Szef zespołu Ferrari, Frederic Vasseur, odniósł sukces w kłusownictwie na Loica Serrę po nieudanych próbach zwabienia kluczowego personelu Red Bulla
Niedawno doniesiono, że Ferrari z powodzeniem zwerbowało dyrektora ds. Osiągów Loica Serrę z Mercedesa po tym, jak nie udało mu się zatrudnić dyrektora technicznego Red Bulla, Pierre’a Wache’a.
W ciągu ostatnich kilku miesięcy Prancing Horse gorączkowo rekrutował nowych członków zespołu i wprowadzał ogromne zmiany w swoim systemie wewnętrznym. Dlatego szef zespołu Frederic Vasseur próbował wszystkiego, aby sprowadzić Pierre’a Wache’a. Francuski inżynier był nie tylko na radarze Ferrari w 2023 roku; były szef zespołu Mattia Binotto również ścigał Wache w 2022 roku.

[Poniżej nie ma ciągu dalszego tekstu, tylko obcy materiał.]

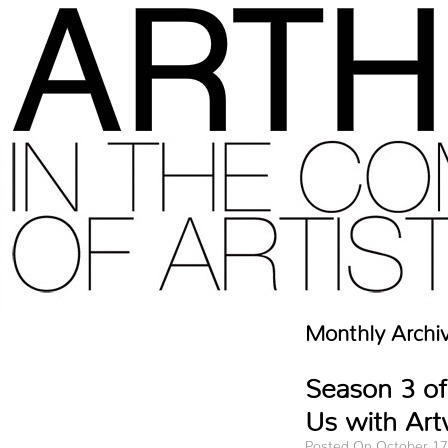
Monthly Archi
Season 3 of
Us with Art
Posted On October 17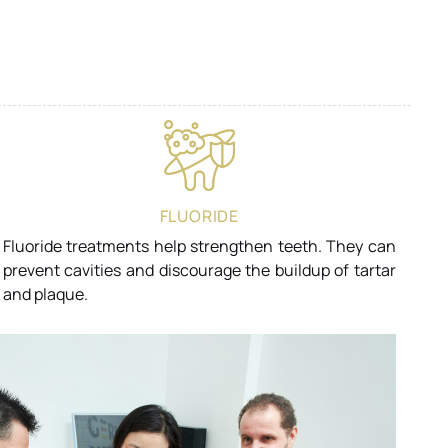
FLUORIDE
Fluoride treatments help strengthen teeth. They can
prevent cavities and discourage the buildup of tartar
and plaque.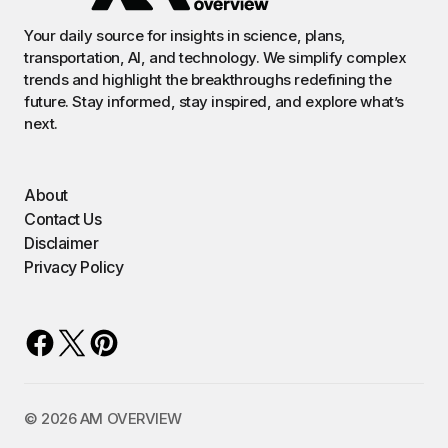
Your daily source for insights in science, plans,
transportation, AI, and technology. We simplify complex
trends and highlight the breakthroughs redefining the
future. Stay informed, stay inspired, and explore what’s
next.
About
Contact Us
Disclaimer
Privacy Policy
©️ 2026 AM OVERVIEW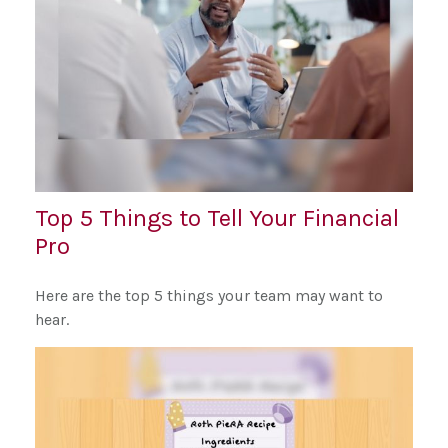
Top 5 Things to Tell Your Financial
Pro
Here are the top 5 things your team may want to
hear.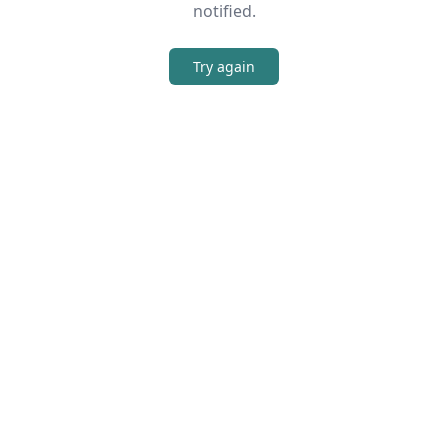
notified.
Try again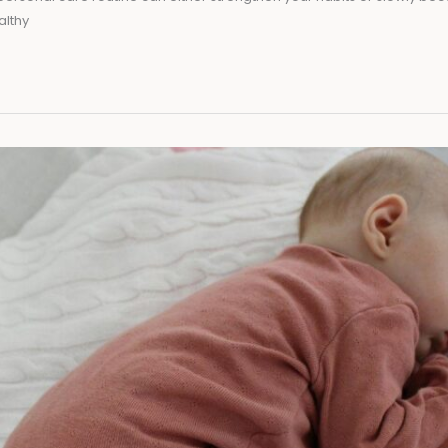
althy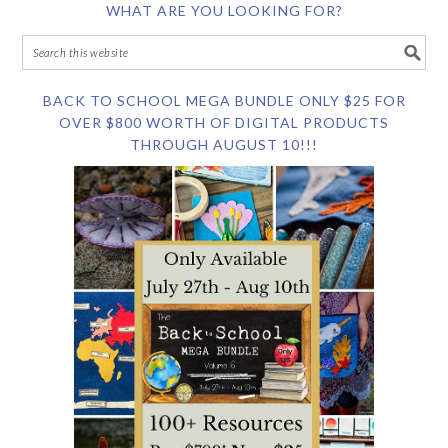
WHAT ARE YOU LOOKING FOR?
BACK TO SCHOOL MEGA BUNDLE ONLY $25 FOR
OVER $800 WORTH OF DIGITAL PRODUCTS
THROUGH AUGUST 10!!!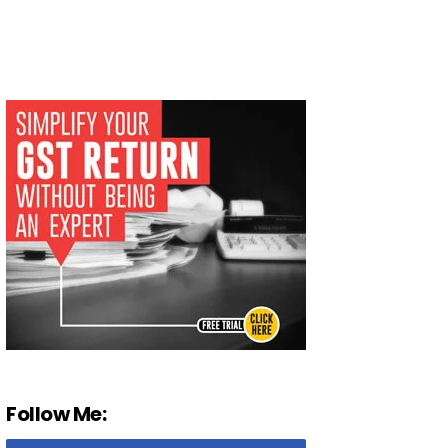
Follow Me: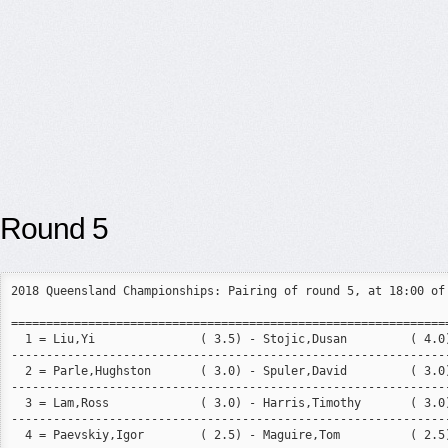
Round 5
2018 Queensland Championships: Pairing of round 5, at 18:00 of 
===============================================================
  1 = Liu,Yi               ( 3.5) - Stojic,Dusan         ( 4.0)
---------------------------------------------------------------
  2 = Parle,Hughston       ( 3.0) - Spuler,David         ( 3.0)
---------------------------------------------------------------
  3 = Lam,Ross             ( 3.0) - Harris,Timothy       ( 3.0)
---------------------------------------------------------------
  4 = Paevskiy,Igor        ( 2.5) - Maguire,Tom          ( 2.5)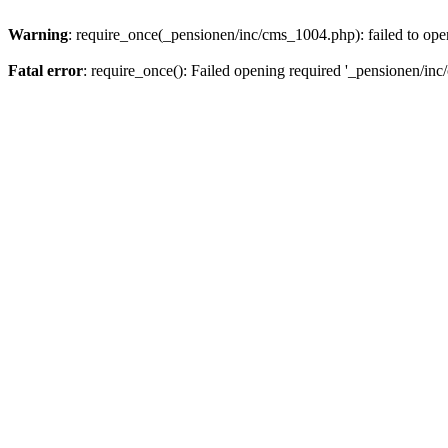
Warning
: require_once(_pensionen/inc/cms_1004.php): failed to open
Fatal error
: require_once(): Failed opening required '_pensionen/inc/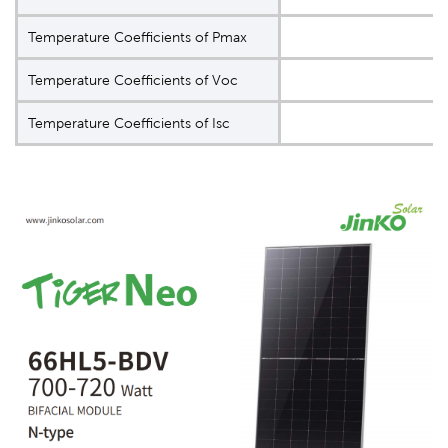
Temperature Coeﬃcients of Pmax
Temperature Coeﬃcients of Voc
Temperature Coeﬃcients of Isc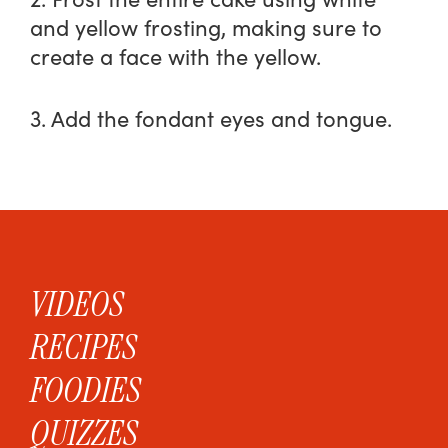
and yellow frosting, making sure to
create a face with the yellow.
3. Add the fondant eyes and tongue.
VIDEOS
RECIPES
FOODIES
QUIZZES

Włoski zespół próbował nawet zaproponować wymianę po tym, jak zrezygnował z dyrektora wyścigu, Laurenta Mekiesa, siostrzanemu zespołowi Red Bulla , AlphaTauri, na 2024 rok. Jednak Red Bullowi udało się zatrzymać dyrektora technicznego.
⚠️| Loic Serra, dyrektor ds. osiągów Mercedesa, dołączył do Ferarri.

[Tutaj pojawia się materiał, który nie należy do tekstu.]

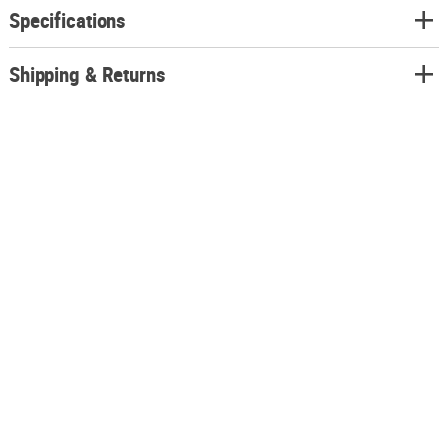
Specifications
Shipping & Returns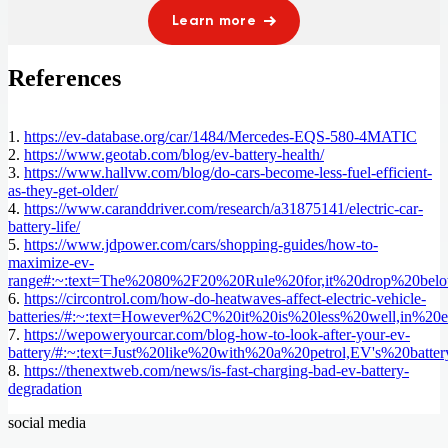
Learn more
References
1.
https://ev-database.org/car/1484/Mercedes-EQS-580-4MATIC
2.
https://www.geotab.com/blog/ev-battery-health/
3.
https://www.hallvw.com/blog/do-cars-become-less-fuel-efficient-
as-they-get-older/
4.
https://www.caranddriver.com/research/a31875141/electric-car-
battery-life/
5.
https://www.jdpower.com/cars/shopping-guides/how-to-
maximize-ev-
range#:~:text=The%2080%2F20%20Rule%20for,it%20drop%20bel
6.
https://circontrol.com/how-do-heatwaves-affect-electric-vehicle-
batteries/#:~:text=However%2C%20it%20is%20less%20well,in%20e
7.
https://wepoweryourcar.com/blog-how-to-look-after-your-ev-
battery/#:~:text=Just%20like%20with%20a%20petrol,EV's%20batt
8.
https://thenextweb.com/news/is-fast-charging-bad-ev-battery-
degradation
social media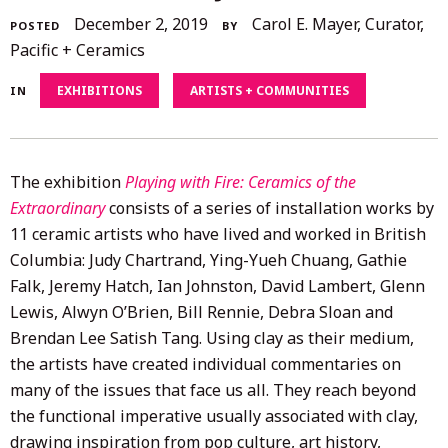
December
December 2, 2019
Carol E. Mayer, Curator,
POSTED
BY
4,
Pacific + Ceramics
2020
EXHIBITIONS
ARTISTS + COMMUNITIES
IN
The exhibition
Playing with Fire: Ceramics of the
Extraordinary
consists of a series of installation works by
11 ceramic artists who have lived and worked in British
Columbia: Judy Chartrand, Ying-Yueh Chuang, Gathie
Falk, Jeremy Hatch, Ian Johnston, David Lambert, Glenn
Lewis, Alwyn O’Brien, Bill Rennie, Debra Sloan and
Brendan Lee Satish Tang. Using clay as their medium,
the artists have created individual commentaries on
many of the issues that face us all. They reach beyond
the functional imperative usually associated with clay,
drawing inspiration from pop culture, art history,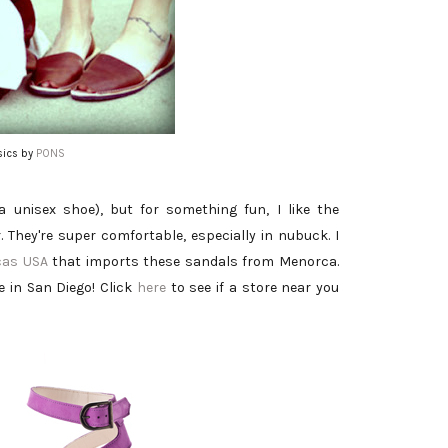
sics by
PONS
a unisex shoe), but for something fun, I like the
. They're super comfortable, especially in nubuck. I
cas USA
that imports these sandals from Menorca.
e in San Diego! Click
here
to see if a store near you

Jego profil jest podobny do profilu Pierre’a Waché, ale nie tak kompletny!
Zarówno Binotto, jak i Vassur zwrócili się do Waché, ale nie udało im się.
Vassuer sprowadził inżynierów „drugiego / trzeciego poziomu” z RB w ramach negocjacji Mekies.

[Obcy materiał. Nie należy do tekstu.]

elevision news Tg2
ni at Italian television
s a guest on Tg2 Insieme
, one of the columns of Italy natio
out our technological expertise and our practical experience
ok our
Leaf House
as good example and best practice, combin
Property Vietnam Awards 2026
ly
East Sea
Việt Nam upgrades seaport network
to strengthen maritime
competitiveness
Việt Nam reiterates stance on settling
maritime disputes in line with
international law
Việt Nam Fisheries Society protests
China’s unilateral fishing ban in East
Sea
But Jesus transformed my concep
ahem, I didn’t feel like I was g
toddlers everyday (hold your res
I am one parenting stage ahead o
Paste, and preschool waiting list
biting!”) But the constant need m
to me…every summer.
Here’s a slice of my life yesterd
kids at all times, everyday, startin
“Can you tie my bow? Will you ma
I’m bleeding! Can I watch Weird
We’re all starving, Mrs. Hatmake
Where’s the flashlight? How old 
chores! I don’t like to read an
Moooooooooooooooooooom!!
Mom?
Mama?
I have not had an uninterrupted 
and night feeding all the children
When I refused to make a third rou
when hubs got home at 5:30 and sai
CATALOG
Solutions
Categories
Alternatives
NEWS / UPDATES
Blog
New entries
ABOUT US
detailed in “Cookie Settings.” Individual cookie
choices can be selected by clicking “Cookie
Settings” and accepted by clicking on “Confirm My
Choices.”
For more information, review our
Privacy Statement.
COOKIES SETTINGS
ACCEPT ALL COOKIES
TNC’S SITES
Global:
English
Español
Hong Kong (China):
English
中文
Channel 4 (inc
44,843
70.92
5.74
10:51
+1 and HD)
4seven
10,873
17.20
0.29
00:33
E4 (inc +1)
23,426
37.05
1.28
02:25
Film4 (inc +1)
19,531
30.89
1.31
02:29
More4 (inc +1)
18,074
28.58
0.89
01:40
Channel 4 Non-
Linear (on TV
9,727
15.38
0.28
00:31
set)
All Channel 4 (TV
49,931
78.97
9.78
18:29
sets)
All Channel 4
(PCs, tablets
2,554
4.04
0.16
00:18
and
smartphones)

[ @formu1a__uno ] pic.twitter.com/O87TJQIlAa
— Wiadomości RBR 🇳🇱🇲🇽 (@redbulletin) 21 lipca 2023 r
Dlatego Ferrari zaczęło szukać gdzie indziej niezawodnego i silnego starszego inżyniera. Zwrócili się do innego czołowego zespołu, Mercedesa, o swojego dyrektora wydajności, Loica Serrę. Chociaż nie zostało to oficjalnie ogłoszone, jak donosi formu1a.uno, umowa jest zawarta, a Serra wkrótce dołączy do włoskiego zespołu i rozpocznie z nimi współpracę.
Profil i doświadczenie Loica Serry w pewnym stopniu pokrywają się z profilem i wiedzą Pierre’a Wache’a, ponieważ obaj mają obszerną wiedzę na temat zawieszeń, dynamiki pojazdów i ich interakcji z oponami. Dlatego strój z Maranello był chętny do złapania Serry.
Tylko czas pokaże, czy im się to udało, po oficjalnym ogłoszeniu przez zespół.
Carlos Sainz przyznaje, że w Ferrari są większe problemy, na których należy się skupić niż skład kierowców i jego przyszłość
Carlos Sainz przyznaje, że w Ferrari jest kilka ważniejszych kwestii, które wymagają więcej uwagi niż kontrakty kierowców i jego własna przyszłość z zespołem i sportem.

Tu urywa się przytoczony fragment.